Se a notícia do casamento do Super-Homem e de Lois Lane causou sensação -afinal, tratava-se de um noivado de 50 anos, prolongado mesmo para um super-herói-, muito maior sensação foi a notícia de que, 20 dias após o casamento, a jornalista tinha pedido divórcio. Assediada pela imprensa, ela não se fez de rogada, mesmo porque as sensacionais revelações que tinha a fazer serviriam de promoção para o livro-bomba que estava preparando, "Lua-de-mel enferrujada: meu triste casamento com o Super-Homem" (direitos já adquiridos por um milhão de dólares).
Uma coletiva foi convocada, e a primeira pergunta, formulada por uma jovem e ansiosa jornalista, resumia a curiosidade geral:
- Lois, por que você se separou do Super-Homem? E por que tão rápido?
Um pálido e fugaz sorriso iluminou a face devastada de Lois Lane (apesar dos óculos escuros, via-se que tinha chorado, e muito).
- Eu sei perfeitamente que resposta vocês esperam de mim. "Nada mais terrível do que relações sexuais com um homem de aço", não é isso? Pois estão enganados. Eu amava o Super-Homem, mesmo ele sendo de aço, e aço frio. O que me frustrou.
Interrompeu-se: a emoção era forte demais, via-se. Só depois de alguns momentos, tensos momentos, é que pode prosseguir.
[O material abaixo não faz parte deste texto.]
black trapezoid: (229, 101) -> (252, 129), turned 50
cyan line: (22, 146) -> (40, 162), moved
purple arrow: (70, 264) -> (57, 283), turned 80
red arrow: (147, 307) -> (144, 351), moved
- O que me frustrou foi a decadência dele. Homem de aço? Sim. Mas já enferrujando nas axilas, nas pregas do cotovelo. Aliás, tudo nele era uma ruína. Lembram-se da famosa visão de Raios-X? Perdeu-a por completo. Nem o buraco da fechadura ele enxergava, eu é que tinha de abrir a porta. Voando, era uma tragédia. Era o meu sonho, como vocês sabem: ser transportada pelos céus de Metrópolis nos braços do meu marido, para que todos vissem. Mas, como criatura alada, ele era uma decepção. A custo conseguia decolar do chão, voava baixo, aos solavancos. E dava desculpas esfarrapadas: "Desculpe, Lois, estamos atravessando uma zona de turbulência". Esse desempenho medíocre, foi, aliás, uma metáfora do nosso casamento. Que nunca levantou vôo, não sei se vocês me entendem.
Olhou o relógio, encerrou bruscamente a entrevista: tinha uma visita programada para o Jurassic Park. Àquela altura da vida, seria capaz de casar até com um dinossauro. Arcaico, sim, mas pelo menos funcionante.